Kölsch | Fabric presents Kölsch
This is the fourth full-length from Danish artist Kölsch (Rune Reilly Kølsch) who’s been recording for just about a decade now. And this sounds as fresh, if not fresher, than his debut way back then. Opening on US1873 with a slow tribal beat, I’m excited as this teases the ear with abstract quarter steps and gaseous aeration. And then we are off to the races so to speak. This is an immersive minimal technoscape.
Despite the commercial appeal (which, of course, is a good thing in this case), this is atypical for such work of late, this feels expertly produced, but not like an ad for Audi or Lexus. Mind you, the beats could be easily stripped away to become this glassy metamorphosis of ambient electronica, but this rides the high of its funky potential. The tracks warmly slide into one another, making this like one of those all-nighters by the glow of laserlight and ultra HD impact graphics. But the way Kölsch does this is staged, and smooth.

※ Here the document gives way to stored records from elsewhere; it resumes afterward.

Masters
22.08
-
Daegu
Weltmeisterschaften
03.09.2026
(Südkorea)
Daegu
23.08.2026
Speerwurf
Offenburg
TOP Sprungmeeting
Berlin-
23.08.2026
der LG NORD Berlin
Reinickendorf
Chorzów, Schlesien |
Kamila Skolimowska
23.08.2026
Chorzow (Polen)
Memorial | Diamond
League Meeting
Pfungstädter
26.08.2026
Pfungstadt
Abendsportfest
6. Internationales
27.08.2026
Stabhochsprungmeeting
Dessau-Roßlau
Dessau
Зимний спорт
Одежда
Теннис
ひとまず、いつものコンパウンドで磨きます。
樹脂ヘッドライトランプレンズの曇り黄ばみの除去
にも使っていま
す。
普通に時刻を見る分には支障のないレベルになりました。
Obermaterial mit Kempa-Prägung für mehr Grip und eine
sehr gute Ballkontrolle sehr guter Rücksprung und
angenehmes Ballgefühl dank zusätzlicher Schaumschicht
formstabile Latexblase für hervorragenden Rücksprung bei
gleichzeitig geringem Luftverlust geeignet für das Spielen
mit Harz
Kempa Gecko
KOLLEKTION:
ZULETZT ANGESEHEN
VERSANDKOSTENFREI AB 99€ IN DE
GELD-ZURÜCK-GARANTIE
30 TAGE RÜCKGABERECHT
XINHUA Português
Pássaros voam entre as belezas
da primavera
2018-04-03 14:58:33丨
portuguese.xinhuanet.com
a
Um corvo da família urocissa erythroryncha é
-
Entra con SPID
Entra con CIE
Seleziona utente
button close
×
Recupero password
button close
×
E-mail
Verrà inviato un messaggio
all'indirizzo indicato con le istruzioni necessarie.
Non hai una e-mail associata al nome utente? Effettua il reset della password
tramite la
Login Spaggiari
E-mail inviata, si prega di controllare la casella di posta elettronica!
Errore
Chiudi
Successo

This has a hypnotic groove, with the bells and whistles – which are particularly elevated on SK1550 in an almost folky orchestration that is like a breathy sunset to back it up. It’s a bit moody, something of a passageway to a blossoming darker side on EZY865, one of my favorite tracks here – with a whole slew of synthesized orchestrations. There are dreamy passages, and some stilling moments dusted here and there, but the bounce creeps back in through the crawling AC1609 as if coming from a dark alley. Is an effective sunken set-up for the first few minutes, and once it warms up is likely the most infectious cut on the record, highs + lows intact – that said, this deserves a slew of mixes ala Rex the Dog. Ooo, the beat’s got me.
VY3517 uses this patch or filter, as if its puffing out lil’ jets of air, so effectively by incorporating an additional quick percussive click, that comes off almost like castanets. That and a wavy synth that sounds like a oratory vocal treatment – this reminds me of some of the mixes heard on the Pet Shop Boys’ Bilingual (1996). It’s subtle, but its embedded in there, somewhere. In all this is one of the best contemporary releases from London’s Fabric imprint in the last several years, very much self-contained and driven.